O.J. Howard, David Njoku, Evan Engram, Jordan Leggett, Bucky Hodges, Jake Butt, Jeremy Sprinkle, Josiah Price, Michael Roberts, George Kittle, Eric Saubert
That’s a lot of names and I’d wager that most of you haven’t heard of most of these players. Or, you’ve taken a quick glance at their stats and casually moved on. O.J. Howard, for instance, who is most likely the top tight end in this class, posted only 45 catches for 595 yards and three touchdowns in 2016, while David Njoku who is challenging him for No. 1 had only 43/698/8. Both are nice stat lines, but don’t tell nearly the whole story for how these two—and many of these other guys—project in the NFL. There’s a good reason I’ve been so excited about this draft class, and on it’s most basic level I’ll put it this way: There aren’t any bad choices. None of the players I listed above gave me significant pause as to whether or not I could see them succeeding in the NFL, and while I have a lot more work to do and a lot more tape to watch, it’s notable that I have yet to see a player I wouldn’t draft.
O.J. Howard on tape is probably the best all around tight end I’ve seen in terms of athleticism, receiving ability, and blocking since I watched Travis Kelce. Kelce was much more violent (easily the most violent TE in the NFL even today), but Howard is more technical as a blocker and a bit more smooth in his routes as a prospect. Much of his lack of production can be traced to offensive scheme design and his quarterback.
David Njoku played wide receiver in 2015 before making the move to tight end in 2016. Unlike Jace Amaro, who made a similar move, Njoku doesn’t have concerns about his hands and after playing tight end for a year, he isn’t as raw as a blocker (though I wouldn’t put him super high there).
Evan Engram is the smallest tight end in this class, but probably one of the top two athletically. Stylistically, he’s very similar to Detroit’s own Eric Ebron in terms of working between the 20s, but hasn’t warranted the same level of hype due to being so undersized.
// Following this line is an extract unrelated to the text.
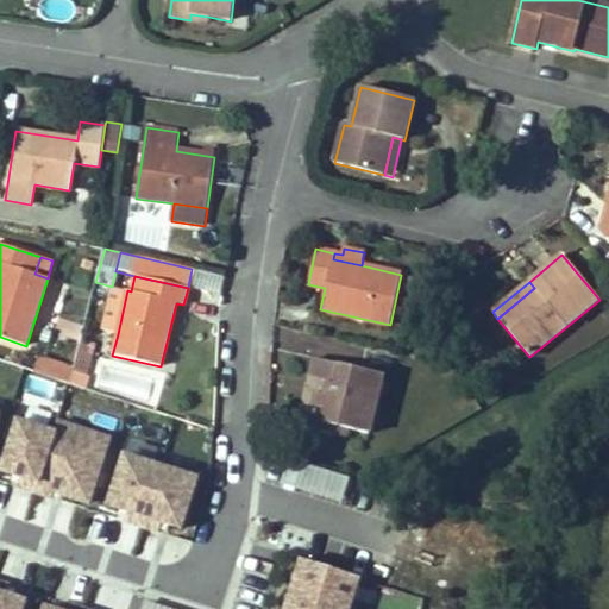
[(118,334),(127,290),(112,287),(102,331),(118,334)]
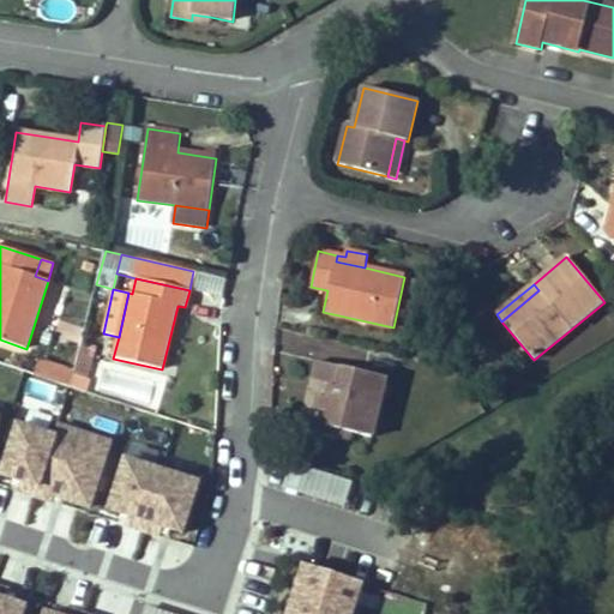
[(74,374),(74,372),(38,360),(34,375),(71,387),(74,374)]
The remaining group is full of potential, both tapped and untapped. They all carry varying levels of being able to block and catch the football, but none of them are significantly below average in either category, while all are above average to exceptional in one or the other. I have some athletic ability concerns with Kittle, Price, and Butt (who will be coming off a season-ending injury), but this group has guys who will end up in the mid rounds that would go in the second or third round of any other draft. I plan on doing some more precise, individual write ups for the tight ends in this class, but I’m confident the Detroit Lions could take a tight end in any round of the 2017 NFL draft and that player would not only play on game days, but contribute in a meaningful way, whether the team looks for another receiving option or a blocking type.
Level of Need
So very high. When I said in the opening of this article that even Eric Ebron’s top 10 season didn’t keep this group from posting its worst numbers in the Stafford era, I meant it. It’s more than just the receptions, too, as there isn’t a player on this roster that I would trust blocking the edge on a consistent basis. The team goes into the offseason with four tight ends, but I wouldn’t be surprised if two or even three more are added between now and training camp (I’m not assuming all four tight ends currently under contract will still be with the team). It’s a position that not only lacks depth, but doesn’t have anything resembling it, and it’s one the team should look at augmenting as soon as they can... well, as soon as they can after the first round.